=== Begin Enclosure ===
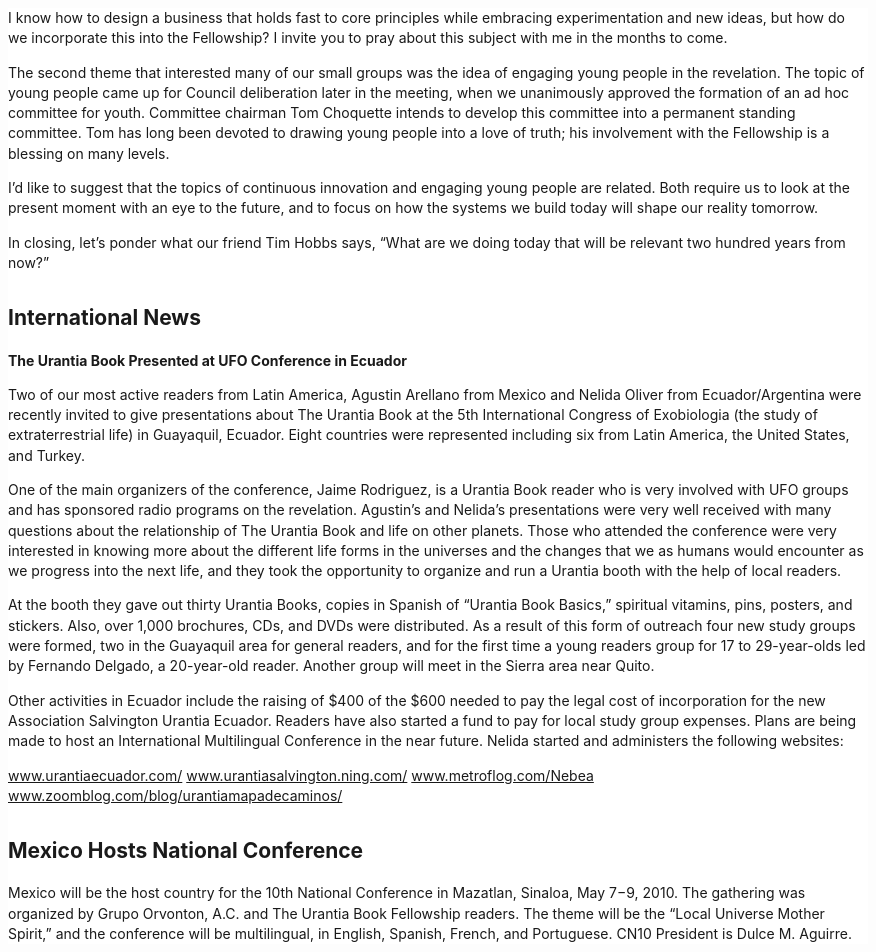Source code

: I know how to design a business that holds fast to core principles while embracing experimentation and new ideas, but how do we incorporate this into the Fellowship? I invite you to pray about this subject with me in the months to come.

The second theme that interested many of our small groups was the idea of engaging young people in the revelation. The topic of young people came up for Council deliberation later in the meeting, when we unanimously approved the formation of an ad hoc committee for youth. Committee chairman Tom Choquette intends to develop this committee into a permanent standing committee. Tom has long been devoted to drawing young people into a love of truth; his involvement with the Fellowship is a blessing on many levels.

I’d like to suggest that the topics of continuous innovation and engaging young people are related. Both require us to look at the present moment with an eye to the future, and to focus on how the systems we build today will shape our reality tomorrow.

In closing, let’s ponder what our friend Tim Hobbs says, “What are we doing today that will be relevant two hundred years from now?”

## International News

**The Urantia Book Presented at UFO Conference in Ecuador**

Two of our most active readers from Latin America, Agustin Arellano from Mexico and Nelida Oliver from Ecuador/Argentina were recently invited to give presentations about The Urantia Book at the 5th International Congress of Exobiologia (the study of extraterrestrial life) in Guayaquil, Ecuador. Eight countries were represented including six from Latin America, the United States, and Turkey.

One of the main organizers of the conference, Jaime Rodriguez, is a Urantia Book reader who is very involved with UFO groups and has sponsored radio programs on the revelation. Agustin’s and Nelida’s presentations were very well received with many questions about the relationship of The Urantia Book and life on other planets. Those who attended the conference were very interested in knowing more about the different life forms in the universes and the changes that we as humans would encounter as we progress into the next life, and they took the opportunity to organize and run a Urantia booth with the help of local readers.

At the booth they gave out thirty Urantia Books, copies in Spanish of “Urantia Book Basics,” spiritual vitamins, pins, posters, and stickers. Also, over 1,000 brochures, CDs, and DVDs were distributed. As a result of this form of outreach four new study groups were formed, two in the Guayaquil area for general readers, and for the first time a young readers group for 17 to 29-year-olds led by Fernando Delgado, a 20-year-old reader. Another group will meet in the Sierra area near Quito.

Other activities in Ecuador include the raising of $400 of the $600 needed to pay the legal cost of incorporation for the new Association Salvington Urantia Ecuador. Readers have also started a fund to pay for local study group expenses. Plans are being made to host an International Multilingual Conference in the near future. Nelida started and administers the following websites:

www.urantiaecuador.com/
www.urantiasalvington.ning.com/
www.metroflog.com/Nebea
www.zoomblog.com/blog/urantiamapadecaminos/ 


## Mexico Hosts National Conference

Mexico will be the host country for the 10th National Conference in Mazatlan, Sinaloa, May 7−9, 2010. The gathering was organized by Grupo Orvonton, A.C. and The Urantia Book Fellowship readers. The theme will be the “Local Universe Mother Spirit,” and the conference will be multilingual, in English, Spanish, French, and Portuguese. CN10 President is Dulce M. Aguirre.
=== End Enclosure ===
Exercise instructions: Print the entries as they stand, first line through the line holding "The second theme", with every picture removed.

Solved exercise:
Source code

: I know how to design a business that holds fast to core principles while embracing experimentation and new ideas, but how do we incorporate this into the Fellowship? I invite you to pray about this subject with me in the months to come.

The second theme that interested many of our small groups was the idea of engaging young people in the revelation. The topic of young people came up for Council deliberation later in the meeting, when we unanimously approved the formation of an ad hoc committee for youth. Committee chairman Tom Choquette intends to develop this committee into a permanent standing committee. Tom has long been devoted to drawing young people into a love of truth; his involvement with the Fellowship is a blessing on many levels.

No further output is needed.